• _TEXT BLOCK_:
□ □ □ □ □ □ □
Ullrich Fichtner (born May 8, 1965, in Hof, Germany) is a senior German journalist and reporter-at-large of Der Spiegel magazine.

== Work ==
Ullrich Fichtner started his career during high school, contributing articles to local newspapers. During his university studies in Bremen and Berlin he worked as a freelance journalist for The Associated Press, covering the fall of the Berlin Wall in November 1989 and the breakdown of the communist-led East German State.

As a Berlin correspondent of the national daily Frankfurter Rundschau, he followed Germany's reunification process and portrayed Berlin as an emerging capital city of Europe. In 2000, he joined the national weekly Die Zeit as a junior editor.

In 2001, he was hired as a reporter-at-large by Der Spiegel, one of Europe's largest and most influential news magazines. He contributed largely to Spiegels in-depth investigation of the 9/11 terror attacks, focussing on Mohamed Atta's leading role in the plot.
□ □ □ □ □ □ □
• _SUPPLIED MATERIAL_:
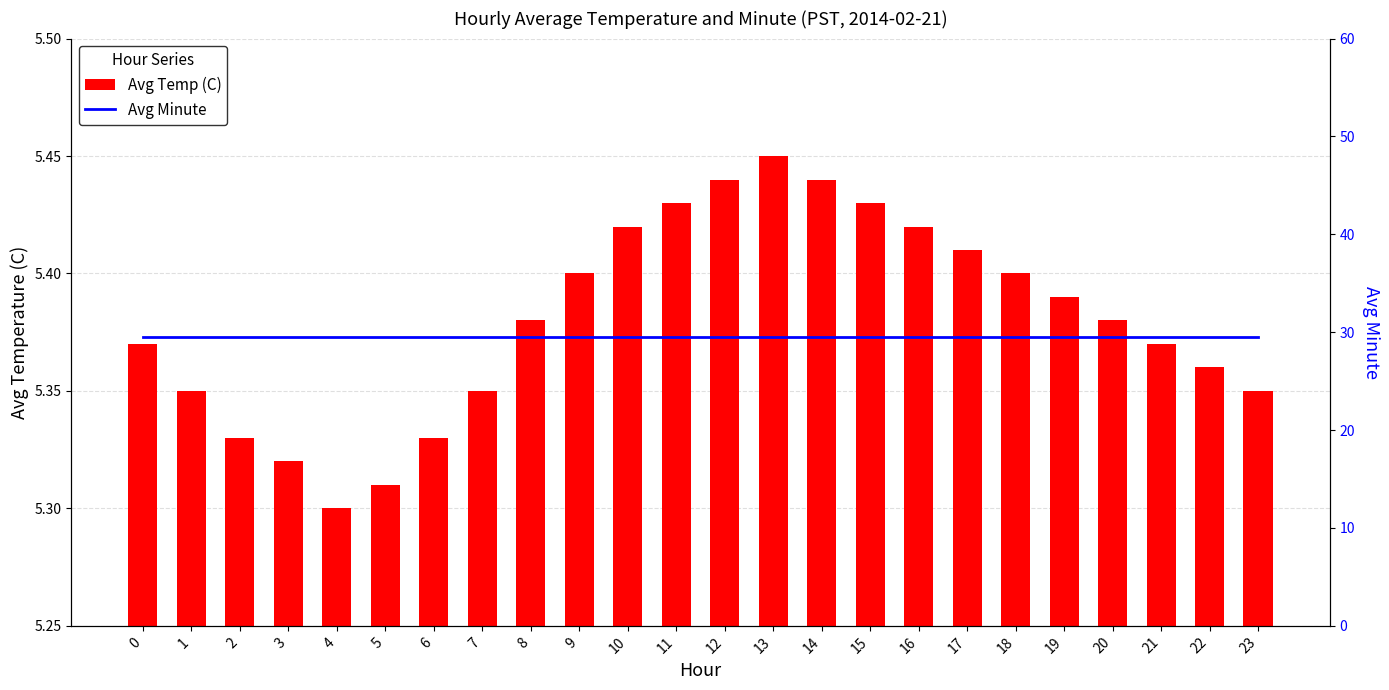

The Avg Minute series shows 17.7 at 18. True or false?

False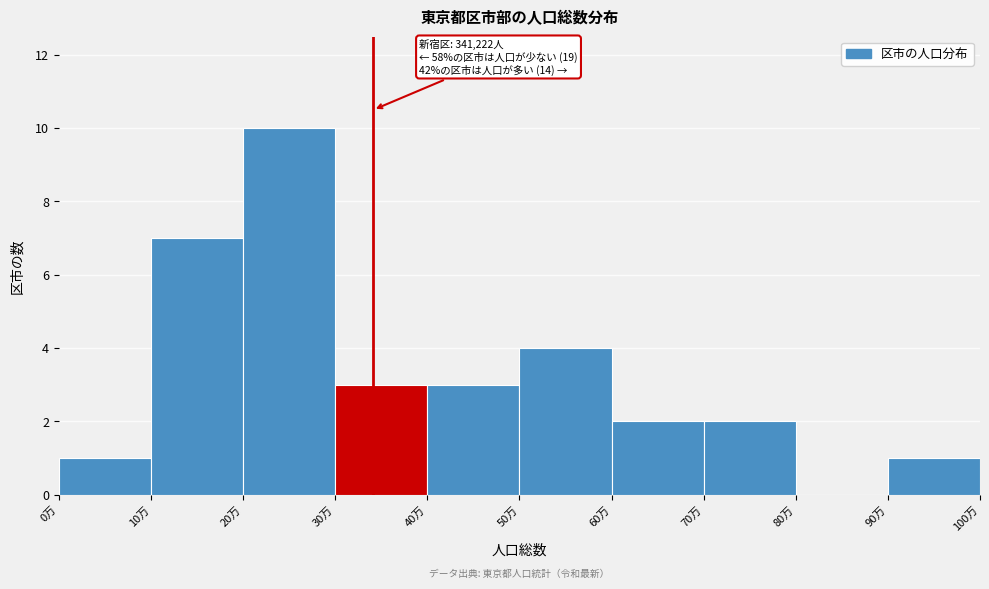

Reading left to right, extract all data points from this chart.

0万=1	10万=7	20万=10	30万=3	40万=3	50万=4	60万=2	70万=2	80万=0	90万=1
□ □ □ □ □ □ □
• _EXERCISE AIM_:
Please return the part of the Ullrich Fichtner text between "Ullrich Fichtner (born" and "a junior editor.", inclusive, copied word for word.

• _ANSWER TO THIS PROBLEM_:
Ullrich Fichtner (born May 8, 1965, in Hof, Germany) is a senior German journalist and reporter-at-large of Der Spiegel magazine.

== Work ==
Ullrich Fichtner started his career during high school, contributing articles to local newspapers. During his university studies in Bremen and Berlin he worked as a freelance journalist for The Associated Press, covering the fall of the Berlin Wall in November 1989 and the breakdown of the communist-led East German State.

As a Berlin correspondent of the national daily Frankfurter Rundschau, he followed Germany's reunification process and portrayed Berlin as an emerging capital city of Europe. In 2000, he joined the national weekly Die Zeit as a junior editor.